I've had a Rockwell 28-113 wood bandsaw sitting in the back of the shop since I bought it new in 1974.  It's gotten very little use since I haven't been into woodworking for over 30 years.  For the most part it's just taken up floor space and been used as a storage shelf.  A couple weeks ago I decided it was time to either make it useful or send it off to someone who would.

I scrounged through my stash of spare parts and came up with enough bits and pieces to convert it for cutting metal.  Among the pieces and parts was a 1/2 HP TEFC motor with a 15:1 reducer, a 12" pulley, a 2.5" to 4" variable sheave, and a few other odds and ends to minimize the cost of the transition.

I finished up this morning and at least to this point have been successful.  The drive slows the blade to 104 ft per minute which is the middle speed on my horizontal saw.  I did a test cut on a piece of 1/4" 6061 aluminum plate and it went well.  This is however an extremely light duty saw.  The band wheels are plastic with rubber tires, the bearings are plain bearings, otherwise referred to as "bushings, and the only size blades it can use are 3/8" and under.  I currently have a 3/8 bimetal blade on it with 10-14 tpi.  It'll be interesting to see how the saw performs when used on future projects.

Here are a few pictures:


----------



## MrWhoopee (Mar 3, 2022)

Nice! Doubly nice because it was done with stuff on hand. My 4x6 vertical conversion has become one of my most used tools. Handy as a shirt pocket.


----------



## projectnut (Mar 3, 2022)

MrWhoopee said:


> Nice! Doubly nice because it was done with stuff on hand. My 4x6 vertical conversion has become one of my most used tools. Handy as a shirt pocket.


I think if I hadn't had the majority of the parts needed on hand it would have been less expensive to purchase a real metal cutting vertical bandsaw.  The Dodge Reliance reducer goes for around $200.00.  The Baldor motor is another $125.00, and the sheaves would have added another $50.00 or so (all eBay prices).  There are several saws at surplus dealers in the area with asking prices in the $350.00 range.  Keep in mind the $350.00 saws aren't much more robust than the one I have.  Ideally, I'd like to find a DoAll machine, but I don't have the room or the budget for the 36" one I'd really like.


----------



## rock_breaker (Mar 3, 2022)

You will be glad you did this!


----------



## projectnut (Mar 8, 2022)

I've used the above resurrected saw a few times and have been pleasantly surprised how well it works.  I must admit that to date the heaviest material I've cut has been 1/4" aluminum plate.  The saw is easy to use but does seem to have one of the typical drawbacks of vertical saws.  The blade leaves swarf on the material to be cut, so following contour lines becomes difficult.

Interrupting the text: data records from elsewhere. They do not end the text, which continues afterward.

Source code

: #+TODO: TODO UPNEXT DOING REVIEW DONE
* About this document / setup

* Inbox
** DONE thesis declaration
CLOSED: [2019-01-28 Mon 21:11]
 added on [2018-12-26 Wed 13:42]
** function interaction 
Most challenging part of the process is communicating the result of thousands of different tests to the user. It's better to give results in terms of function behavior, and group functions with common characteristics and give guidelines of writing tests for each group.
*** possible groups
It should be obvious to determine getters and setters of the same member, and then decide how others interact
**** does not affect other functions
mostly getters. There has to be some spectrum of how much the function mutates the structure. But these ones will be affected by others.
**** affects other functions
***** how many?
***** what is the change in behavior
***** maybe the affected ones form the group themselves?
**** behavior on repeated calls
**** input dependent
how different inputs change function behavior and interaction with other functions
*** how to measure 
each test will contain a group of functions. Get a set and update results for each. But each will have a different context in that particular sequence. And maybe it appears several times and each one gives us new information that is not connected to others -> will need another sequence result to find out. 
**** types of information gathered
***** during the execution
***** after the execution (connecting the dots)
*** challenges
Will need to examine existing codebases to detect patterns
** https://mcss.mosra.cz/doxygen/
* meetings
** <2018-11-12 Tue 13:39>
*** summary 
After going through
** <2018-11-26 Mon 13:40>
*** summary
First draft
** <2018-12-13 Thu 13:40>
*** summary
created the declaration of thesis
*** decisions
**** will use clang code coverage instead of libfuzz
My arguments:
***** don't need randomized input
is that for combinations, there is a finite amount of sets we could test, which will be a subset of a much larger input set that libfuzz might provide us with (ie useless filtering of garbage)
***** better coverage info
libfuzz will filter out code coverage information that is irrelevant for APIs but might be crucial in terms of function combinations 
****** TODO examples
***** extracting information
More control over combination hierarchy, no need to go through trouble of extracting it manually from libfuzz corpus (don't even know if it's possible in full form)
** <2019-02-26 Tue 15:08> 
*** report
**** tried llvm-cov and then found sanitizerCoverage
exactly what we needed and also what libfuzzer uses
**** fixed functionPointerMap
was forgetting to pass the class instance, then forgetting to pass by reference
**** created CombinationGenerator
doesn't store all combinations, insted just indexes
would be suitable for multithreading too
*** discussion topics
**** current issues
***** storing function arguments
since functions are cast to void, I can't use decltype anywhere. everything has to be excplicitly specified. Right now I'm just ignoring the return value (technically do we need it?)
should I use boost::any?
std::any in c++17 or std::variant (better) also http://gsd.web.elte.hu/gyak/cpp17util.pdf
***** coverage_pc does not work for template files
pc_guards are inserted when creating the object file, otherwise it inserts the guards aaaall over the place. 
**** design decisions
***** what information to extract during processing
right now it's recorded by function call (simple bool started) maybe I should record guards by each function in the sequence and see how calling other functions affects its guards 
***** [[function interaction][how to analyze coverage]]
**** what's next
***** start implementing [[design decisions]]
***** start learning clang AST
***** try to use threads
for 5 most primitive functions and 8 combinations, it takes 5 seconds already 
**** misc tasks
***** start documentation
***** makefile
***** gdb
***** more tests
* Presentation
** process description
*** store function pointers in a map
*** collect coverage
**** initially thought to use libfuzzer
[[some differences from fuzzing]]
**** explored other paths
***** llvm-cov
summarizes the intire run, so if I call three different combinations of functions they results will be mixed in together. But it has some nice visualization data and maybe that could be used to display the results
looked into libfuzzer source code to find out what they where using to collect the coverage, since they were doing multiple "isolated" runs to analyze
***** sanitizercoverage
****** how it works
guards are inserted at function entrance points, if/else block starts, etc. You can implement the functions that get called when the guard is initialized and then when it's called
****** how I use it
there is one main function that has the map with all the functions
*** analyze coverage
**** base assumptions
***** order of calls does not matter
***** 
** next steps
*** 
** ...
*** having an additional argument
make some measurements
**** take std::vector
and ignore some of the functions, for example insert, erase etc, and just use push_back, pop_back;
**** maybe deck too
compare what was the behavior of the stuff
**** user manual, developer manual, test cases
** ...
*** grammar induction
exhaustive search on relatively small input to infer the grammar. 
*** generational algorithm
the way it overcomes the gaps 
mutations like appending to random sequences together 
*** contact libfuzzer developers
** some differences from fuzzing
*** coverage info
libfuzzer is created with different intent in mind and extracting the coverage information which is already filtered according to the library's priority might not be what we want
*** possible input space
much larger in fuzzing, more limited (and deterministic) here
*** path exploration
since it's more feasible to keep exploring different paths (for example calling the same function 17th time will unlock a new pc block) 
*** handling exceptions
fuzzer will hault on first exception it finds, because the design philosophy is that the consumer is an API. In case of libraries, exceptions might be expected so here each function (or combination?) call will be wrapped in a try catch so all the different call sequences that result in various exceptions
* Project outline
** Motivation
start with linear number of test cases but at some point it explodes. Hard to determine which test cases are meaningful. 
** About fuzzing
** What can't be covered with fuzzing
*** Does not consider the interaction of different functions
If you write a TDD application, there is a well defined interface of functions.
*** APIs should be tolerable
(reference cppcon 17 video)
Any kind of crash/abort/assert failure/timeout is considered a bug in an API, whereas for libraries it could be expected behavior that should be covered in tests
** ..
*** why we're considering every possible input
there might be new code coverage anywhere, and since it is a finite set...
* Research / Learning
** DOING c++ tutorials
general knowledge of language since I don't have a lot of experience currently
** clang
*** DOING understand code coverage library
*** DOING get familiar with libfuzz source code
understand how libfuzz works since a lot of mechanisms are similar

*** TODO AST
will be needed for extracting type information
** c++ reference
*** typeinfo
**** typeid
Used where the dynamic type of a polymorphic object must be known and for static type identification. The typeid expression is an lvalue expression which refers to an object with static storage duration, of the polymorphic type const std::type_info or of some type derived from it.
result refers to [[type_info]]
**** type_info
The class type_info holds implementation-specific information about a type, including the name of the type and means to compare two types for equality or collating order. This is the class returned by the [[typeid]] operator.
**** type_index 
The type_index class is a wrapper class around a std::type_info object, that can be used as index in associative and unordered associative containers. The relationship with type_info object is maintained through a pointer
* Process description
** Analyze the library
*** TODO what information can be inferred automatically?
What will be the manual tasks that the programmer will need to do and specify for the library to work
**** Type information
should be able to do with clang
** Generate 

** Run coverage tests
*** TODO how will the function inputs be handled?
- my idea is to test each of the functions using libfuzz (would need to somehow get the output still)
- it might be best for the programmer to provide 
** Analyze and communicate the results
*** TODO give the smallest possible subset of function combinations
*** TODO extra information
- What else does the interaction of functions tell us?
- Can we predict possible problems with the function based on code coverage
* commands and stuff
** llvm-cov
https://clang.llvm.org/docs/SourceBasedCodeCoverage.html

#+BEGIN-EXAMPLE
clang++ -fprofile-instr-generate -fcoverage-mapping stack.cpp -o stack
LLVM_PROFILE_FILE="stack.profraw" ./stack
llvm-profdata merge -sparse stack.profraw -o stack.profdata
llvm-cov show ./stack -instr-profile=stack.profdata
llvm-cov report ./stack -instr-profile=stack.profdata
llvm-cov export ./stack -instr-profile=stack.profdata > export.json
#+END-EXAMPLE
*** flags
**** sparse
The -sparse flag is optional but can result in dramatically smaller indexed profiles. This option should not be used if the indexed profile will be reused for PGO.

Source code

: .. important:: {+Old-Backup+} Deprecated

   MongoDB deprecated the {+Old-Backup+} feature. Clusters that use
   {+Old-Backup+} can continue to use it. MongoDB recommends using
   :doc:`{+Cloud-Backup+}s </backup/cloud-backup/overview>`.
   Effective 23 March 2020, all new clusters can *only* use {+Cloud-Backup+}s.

Our DoAll saws at work had a small air pump with a nozzle that could be directed at the point of cut to disperse the swarf.  I'm thinking I might be able to duplicate that type of pump with something like an aquarium aerating pump.  Just wonder if anyone has tried something similar, or could make suggestions as to something else that might work well

Thanks in advance.


----------